TO-DO ITEM:
Please say whether each statement below agrees with the article on entrepreneurship in Europe, answering yes or no and quoting the words of the article that decide it. (a) In Germany last year, one in two people shopped online. (b) The article gives the population of the US as 500 million. (c) The European Union, France and Britain announced they would spend billions to support new venture capital firms and start-ups.

BEGIN PAGE TEXT

• Adrien Book

Definitive guide to saving Entrepreneurship in Europe

This week, all eyes are somehow simultaneously focused on the U.S. while also being rolled back at its ineptitude to lead the free world. As such, this is clearly a good time to talk about Europe. Many matters are currently being discussed, all worthy of our time: refugee crises, Eastern authoritarianism, Brexit’s will they/won’t they, the Euro’s stability, demographics, Greece, Islam’s place in society, the Eurovision, England’s inevitable world cup blunders

I am vastly under-qualified to discuss any of these (not that it’s ever stopped me in the past or will in the future). Nevertheless, one topic less regularly touched upon with regards to Europe is its place in the entrepreneurship world.

Two months ago, technology investor Peter Thiel said that “there are no successful tech companies in Europe” and blamed Europe’s ongoing efforts to regulate tech companies on jealousy of larger companies in the US (as opposed to, you know, common sense). One would be remiss not to point out that success may mean high dividends on one side of the Atlantic while referring to advancing society on the other, but that’s another ball-game entirely. Nevertheless, below are a few ways to get him to shut his big (fat/rich) mouth.

The Great Internet Chasm

A historical sore spot in the European tech scene is indeed the region’s lack of tech behemoths large and influential enough to match the likes of Google, Amazon, Baidu or Tencent. Obviously, European governments have responded by throwing money at the problem. In the past several months, the European Union, France and Britain have announced that they would spend billions to support the creation of new venture capital firms and start-ups. In-so-far as entrepreneurship is enabled by access to cheap capital, that is good news.

Yet, it is important to note that these efforts are mostly done by individual nations. The only way Europe (pop: 500M, arguably the Western world’s largest and wealthiest consumer group) will ever compete with the US (pop: 325M) and China (pop: 1 400M) is by working internally to create infrastructures and systems that benefit everyone. Most start-ups are now birthed online/digitally — however, Europe is facing a rarely-addressed tech divide which will impede its ambitions, as visible below.

People and companies in Northern Europe have cheaper access to internet and as such are on average better accustomed to the digital world than their Southern and Eastern counterparts. They shop online more often (1 in 2 people shopped online in Germany last year Vs 1 out of 8 in Romania) and adapt to new technology at a dizzying speed. Logically then, they bat far above average when raising venture capital funds or creating and sustaining new tech companies (ever heard of Spotify?).

Southern Europe’s high barrier to entry, however, coupled with the painstakingly slow roll-out of high-speed networks can have long-lasting effects on participation in the digital economy. Policymakers in Madrid, Athens and Rome have tried to keep up with Stockholm, Paris and London, but it’s an uphill, and possibly hopeless, battle — one that will only become more one-sided if Europe doesn’t recognize the compounding effects of the digital disparity.

END PAGE TEXT
BEGIN DATA SHOWN

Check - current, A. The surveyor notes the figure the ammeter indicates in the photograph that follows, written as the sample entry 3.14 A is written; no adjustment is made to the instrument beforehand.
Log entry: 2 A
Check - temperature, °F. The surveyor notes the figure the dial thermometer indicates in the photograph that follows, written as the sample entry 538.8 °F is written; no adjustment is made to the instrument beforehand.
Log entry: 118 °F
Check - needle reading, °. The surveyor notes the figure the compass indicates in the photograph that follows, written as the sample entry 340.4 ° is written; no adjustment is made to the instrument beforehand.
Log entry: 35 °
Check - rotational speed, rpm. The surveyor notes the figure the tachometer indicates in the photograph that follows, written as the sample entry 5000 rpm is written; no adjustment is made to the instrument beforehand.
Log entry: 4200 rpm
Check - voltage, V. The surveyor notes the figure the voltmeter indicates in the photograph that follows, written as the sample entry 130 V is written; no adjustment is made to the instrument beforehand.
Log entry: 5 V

END DATA SHOWN

WRITTEN SOLUTION:
(a) Yes: "1 in 2 people shopped online in Germany last year"
(b) No: "the US (pop: 325M)"
(c) Yes: "the European Union, France and Britain have announced that they would spend billions to support the creation of new venture capital firms and start-ups"